Verses 17 and 18 say, “So the field of Ephron which was in Machpelah, which was before Mamre, the field and the cave which was in it, and all the trees that were in the field, which were within all the surrounding borders, were deeded to Abraham as a possession in the presence of the sons of Heth, before all who went in at the gate of his city.”
Later, when Joshua son of Nun conquered the land, he buried the bones of Joseph, which the people took when they left Egypt, in Shechem. Joshua 24:32 says that “Jacob had bought” that plot “from the sons of Hamor the father of Shechem for one hundred pieces of silver.”
Long after that, king David bought from Araunah his threshing floor for 50 shekels of sliver. This is the exact spot on Mount Moriah where God demanded the sacrifice of Isaak, and where later the Temple was built.

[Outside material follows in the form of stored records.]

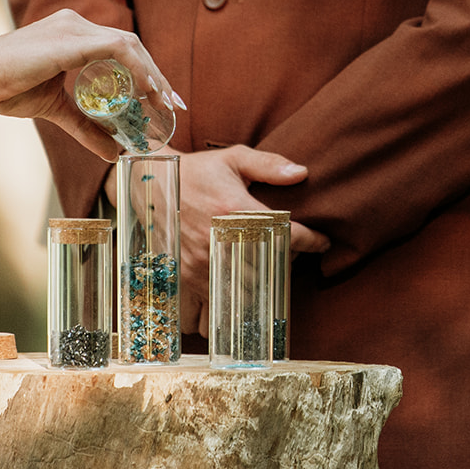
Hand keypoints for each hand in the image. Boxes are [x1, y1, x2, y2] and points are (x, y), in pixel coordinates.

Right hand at [0, 9, 183, 158]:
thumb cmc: (5, 87)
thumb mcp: (56, 110)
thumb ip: (86, 127)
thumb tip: (112, 152)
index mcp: (73, 34)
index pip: (122, 48)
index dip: (147, 73)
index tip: (164, 100)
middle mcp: (76, 24)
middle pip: (132, 45)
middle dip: (157, 75)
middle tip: (174, 105)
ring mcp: (73, 28)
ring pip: (129, 44)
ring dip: (151, 74)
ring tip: (163, 102)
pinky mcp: (68, 41)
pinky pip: (116, 49)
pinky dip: (136, 70)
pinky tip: (145, 92)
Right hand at [106, 145, 330, 329]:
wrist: (148, 183)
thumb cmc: (195, 170)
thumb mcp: (232, 158)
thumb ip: (269, 164)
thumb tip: (303, 172)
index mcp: (235, 208)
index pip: (287, 232)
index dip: (311, 240)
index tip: (322, 241)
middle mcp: (219, 240)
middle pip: (270, 268)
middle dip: (286, 264)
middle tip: (288, 255)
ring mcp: (201, 263)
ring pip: (244, 294)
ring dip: (259, 290)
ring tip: (262, 276)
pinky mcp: (186, 277)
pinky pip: (210, 306)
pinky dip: (224, 310)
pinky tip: (232, 299)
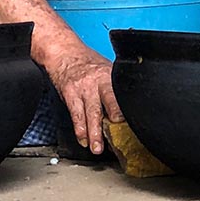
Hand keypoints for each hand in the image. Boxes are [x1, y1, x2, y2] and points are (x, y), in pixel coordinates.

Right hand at [42, 38, 122, 154]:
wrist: (64, 52)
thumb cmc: (86, 63)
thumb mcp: (106, 69)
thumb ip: (115, 87)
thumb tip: (129, 106)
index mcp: (111, 75)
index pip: (123, 94)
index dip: (129, 108)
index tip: (135, 123)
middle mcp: (99, 81)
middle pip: (110, 101)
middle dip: (115, 117)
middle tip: (118, 134)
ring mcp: (84, 88)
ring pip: (91, 113)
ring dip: (94, 133)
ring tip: (97, 148)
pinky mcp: (70, 94)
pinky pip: (76, 114)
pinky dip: (80, 129)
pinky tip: (83, 139)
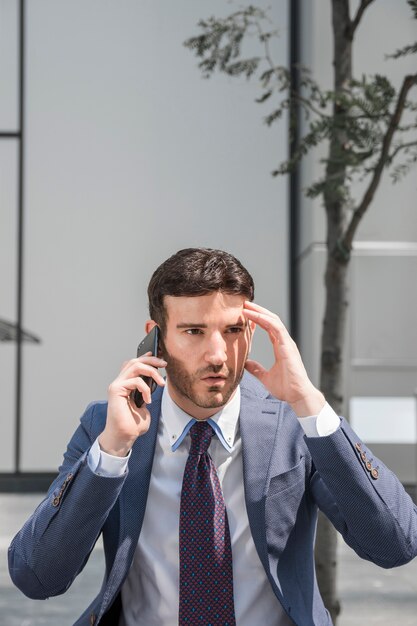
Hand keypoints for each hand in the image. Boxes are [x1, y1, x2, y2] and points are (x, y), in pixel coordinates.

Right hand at [99, 354, 166, 456]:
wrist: (124, 437)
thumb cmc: (132, 425)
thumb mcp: (145, 404)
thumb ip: (147, 392)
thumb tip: (154, 382)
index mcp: (126, 385)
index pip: (134, 364)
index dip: (146, 358)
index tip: (158, 357)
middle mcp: (120, 382)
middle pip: (135, 361)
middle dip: (151, 360)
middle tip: (164, 364)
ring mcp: (116, 385)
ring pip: (135, 366)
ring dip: (151, 371)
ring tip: (161, 383)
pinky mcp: (115, 389)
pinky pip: (135, 380)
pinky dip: (145, 389)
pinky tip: (147, 400)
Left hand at [242, 302, 324, 416]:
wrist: (298, 396)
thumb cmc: (286, 388)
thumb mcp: (265, 377)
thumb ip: (256, 369)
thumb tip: (246, 363)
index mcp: (281, 347)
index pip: (268, 327)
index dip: (258, 319)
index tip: (246, 313)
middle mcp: (285, 342)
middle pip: (271, 320)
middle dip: (258, 311)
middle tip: (244, 304)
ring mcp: (287, 343)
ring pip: (273, 320)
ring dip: (259, 312)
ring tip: (247, 306)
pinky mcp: (288, 346)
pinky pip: (276, 327)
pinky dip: (264, 320)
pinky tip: (254, 316)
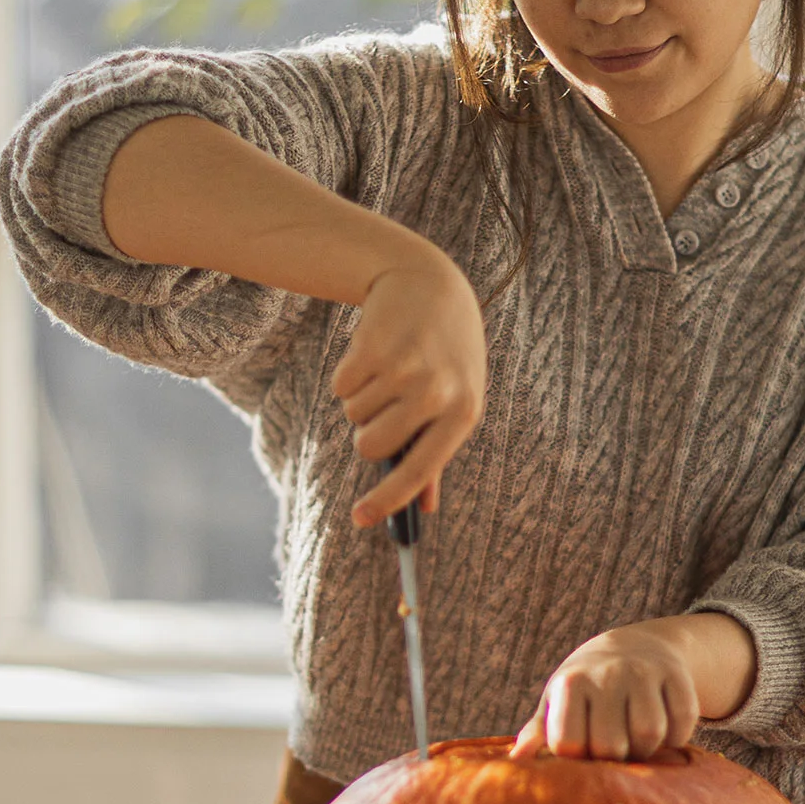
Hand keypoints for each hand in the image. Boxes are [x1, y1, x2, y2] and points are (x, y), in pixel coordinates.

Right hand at [332, 245, 485, 528]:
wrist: (429, 284)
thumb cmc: (446, 353)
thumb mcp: (456, 398)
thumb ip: (436, 453)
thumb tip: (424, 510)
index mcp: (463, 413)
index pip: (419, 472)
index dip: (387, 500)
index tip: (359, 519)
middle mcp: (436, 393)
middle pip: (370, 447)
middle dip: (367, 434)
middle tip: (385, 407)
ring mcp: (404, 369)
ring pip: (353, 415)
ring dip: (362, 397)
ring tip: (388, 368)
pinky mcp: (372, 347)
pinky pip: (341, 386)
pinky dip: (349, 374)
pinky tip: (374, 351)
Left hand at [509, 613, 757, 761]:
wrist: (634, 646)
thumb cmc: (587, 687)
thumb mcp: (558, 702)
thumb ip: (539, 732)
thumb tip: (516, 760)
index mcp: (571, 683)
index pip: (570, 745)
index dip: (578, 759)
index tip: (583, 751)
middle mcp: (607, 673)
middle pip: (611, 746)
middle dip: (614, 758)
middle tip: (614, 748)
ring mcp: (643, 671)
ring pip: (649, 735)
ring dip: (647, 749)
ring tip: (636, 740)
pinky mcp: (676, 675)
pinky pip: (682, 724)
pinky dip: (676, 737)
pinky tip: (663, 727)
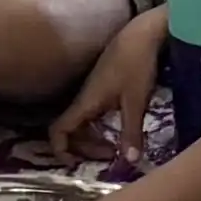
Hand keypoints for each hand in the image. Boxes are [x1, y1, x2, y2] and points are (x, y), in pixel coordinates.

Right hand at [45, 12, 165, 167]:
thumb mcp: (135, 102)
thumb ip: (131, 132)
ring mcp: (92, 92)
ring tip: (116, 148)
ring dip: (93, 139)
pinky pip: (92, 115)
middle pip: (70, 130)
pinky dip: (101, 128)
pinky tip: (120, 130)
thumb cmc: (136, 65)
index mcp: (86, 103)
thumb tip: (130, 162)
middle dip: (84, 149)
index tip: (75, 165)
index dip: (61, 150)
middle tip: (109, 158)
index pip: (59, 130)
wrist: (141, 35)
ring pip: (82, 123)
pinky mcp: (103, 88)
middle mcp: (84, 99)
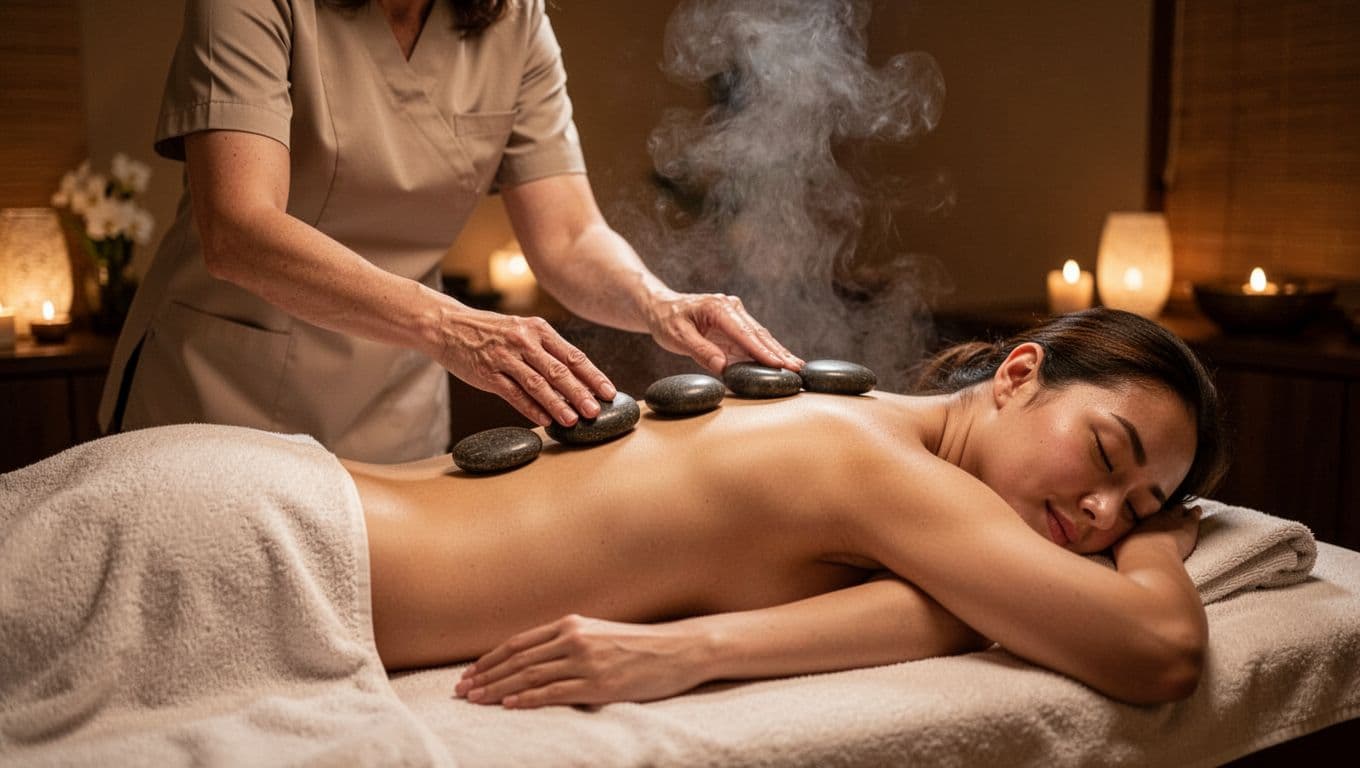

Abraham had been to all the three places – Hebron, Shechem and Mount Moriah. These three are key places for the children of Israel.
According to Deuteronomy 11:29-30, Shechem became a place of making a Covenant with the Lord.
Before Hebron became the capital city of Israel, it was the capital city of king David.
On Mount Moriah, the Temple was built.
Today Arabs demand Israelites to leave the territories adjoining the West Bank, the heart of Israel, - Judah and Samaria. Arabs show the most violent resistance in Nablus or former Shechem, in Hebron and on the territory of the Temple that is in West Jerusalem.
Not only God promised the Israelites, the generations of Abraham, to bring them back to their own land; these places belong to the Israelites legally. These were bought by Abraham, Jacob and David. No changes have ever been made to those deals, and the territory bought legally cannot pass to others only because of temporary absence of their legal owners. We can specifically mention a prophecy in Ezekiel 36:2-4,
“Thus says the Lord God: ‘Because the enemy has said of you, ‘Aha! The ancient heights have become our possession,’’ therefore prophesy, and say, ‘Thus says the Lord God: ‘Because they made you desolate and swallowed you up on every side, so that you became the possession of the rest of the nations, and you are taken up by the lips of talkers and slandered by the people’, therefore, O mountains of Israel, hear the word of the Lord God! Thus says the Lord God to the mountains, the hills, the rivers, the valleys, the desolate wastes, and the cities that have been forsaken, which became plunder and mockery to the rest of the nations all around…”
At all times, Israel was under attack of leaving its country, and today is no different.
That is what happened recently. Jews are not allowed to settle in their own land – the West Bank, which is given by God and is bought legally. This is where Jews face the fiercest confrontation. However, neither Arabic opposition nor plans to have an Arab-Palestinian state can annul the fact that God gave that land to the children of Israel.
Jews are often accused of illegally occupying Arabic territories; but these are intentionally misrepresented accounts.